The outbreak has also resulted in travel restrictions to and from China, which would affect the tourism-related industries and businesspeople in Indonesia. More than 40,000 hotel bookings in Indonesia’s top tourism destination of Bali had been canceled.
Adding to downside risks, Jahja continued, were capital market “scandals” that had led to insurance companies failing to pay out customers and to the closure or suspension of mutual fund products.
“Moreover, there have been many problems in the capital market, mutual funds, insurance. We need to prepare for the impact on our customers,” Jahja said.

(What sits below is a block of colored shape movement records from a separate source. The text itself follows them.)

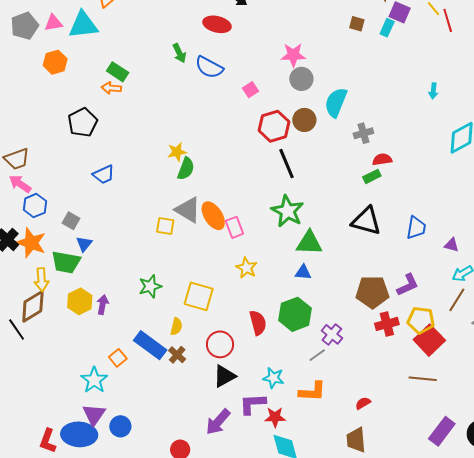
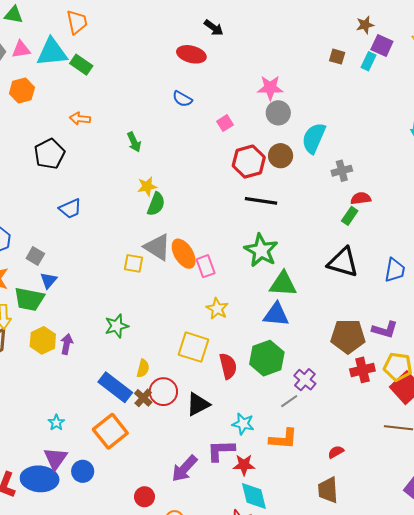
green arrow: (179, 53) -> (134, 142), moved
blue semicircle: (209, 67) -> (182, 99), size x0.7
green rectangle: (118, 72) -> (81, 65), moved
black line: (286, 164) -> (261, 201), turned -60
green rectangle: (372, 176) -> (350, 216), turned -30
blue triangle: (303, 272) -> (276, 315), size x1.5
purple L-shape: (408, 285) -> (385, 330), turned 40
yellow square: (199, 296) -> (194, 347), moved
red circle: (220, 344) -> (163, 392), moved
orange square: (118, 358) -> (110, 431), moved, size x1.8
black triangle: (224, 376) -> (198, 404), moved
cyan star: (94, 380) -> (56, 423), size x0.6

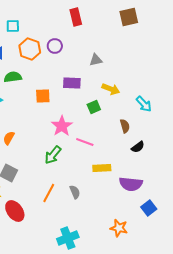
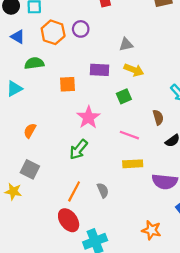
yellow arrow: (111, 89) -> (134, 70), moved
pink line: (85, 142) -> (129, 135), moved
red ellipse: (15, 211) -> (69, 220), moved

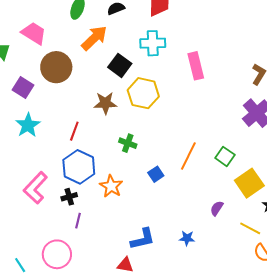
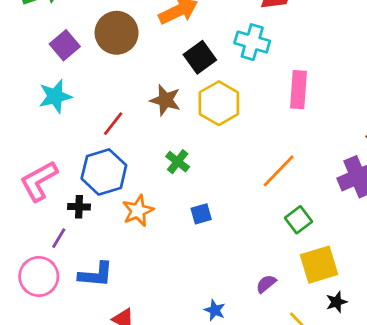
orange line: (188, 156) -> (279, 171), moved
purple line: (78, 221) -> (59, 238), moved
blue L-shape: (143, 239) -> (96, 275), moved

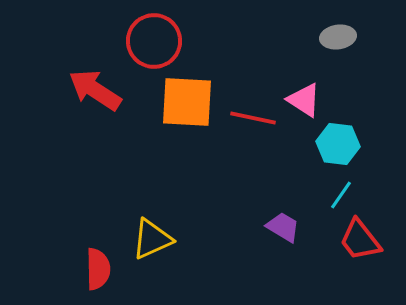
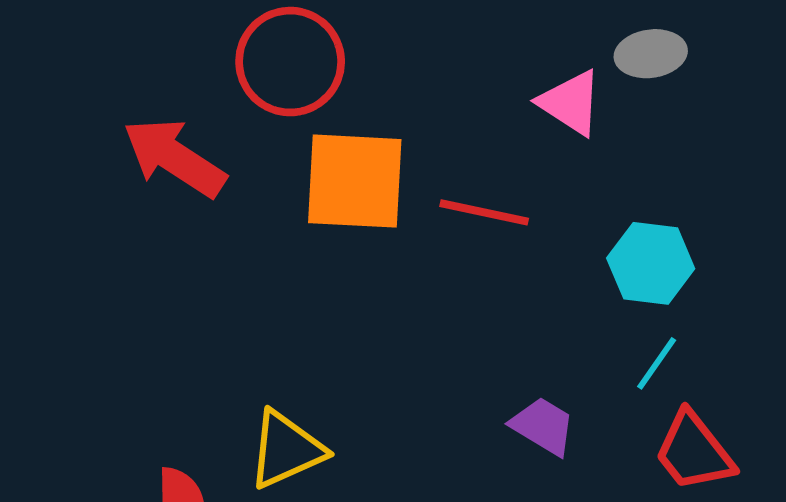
pink triangle: (304, 100) -> (570, 103), moved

The Attorney General’s Office (AGO) has ordered the suspension of 800 securities accounts related to Jiwasraya as part of its ongoing investigation into alleged corruption at the ailing insurer that resulted in its failure to repay policyholders to the tune of Rp 16 trillion (US$ 1.17 billion) as of January.
Several mutual fund products also defaulted on payouts, with some asset managers, including Nareda Aset Manajemen and Minna Padi Aset Manajemen, being prohibited from selling products.
For BCA, these capital market problems could pose a risk to the consumer bank’s business, but the lender remains optimistic that, as it lowers loan growth projection, bad debt would remain steady at a nonperforming loans (NPL) ratio of 1.3 percent, which would be similar to last year’s achievement.
“We will keep a close eye on new credit to not turn into bad credit,” Jahja said.
BCA director Rudy Santoso also said the company would try to restructure loans it considered at risk and write off some of its bad loans to keep the ratio at a healthy level.
Commercial banks around the country are struggling with rising bad loans as a global and domestic economic slowdown created an unfavorable business climate.
Against that backdrop, publicly listed BCA recorded outstanding loan growth of 9.5 percent to Rp 603.74 trillion (US$43.7 billion) in 2019, supported by double-digit growth from the corporate segment and the commercial and small and medium enterprises (SMEs) segment. That compares with 6.08 percent growth in overall commercial banking last year.
BCA booked Rp 28.5 trillion in profit last year, up 10.5 percent from 2018, as its operating income grew by 13.6 percent to Rp 71.62 trillion.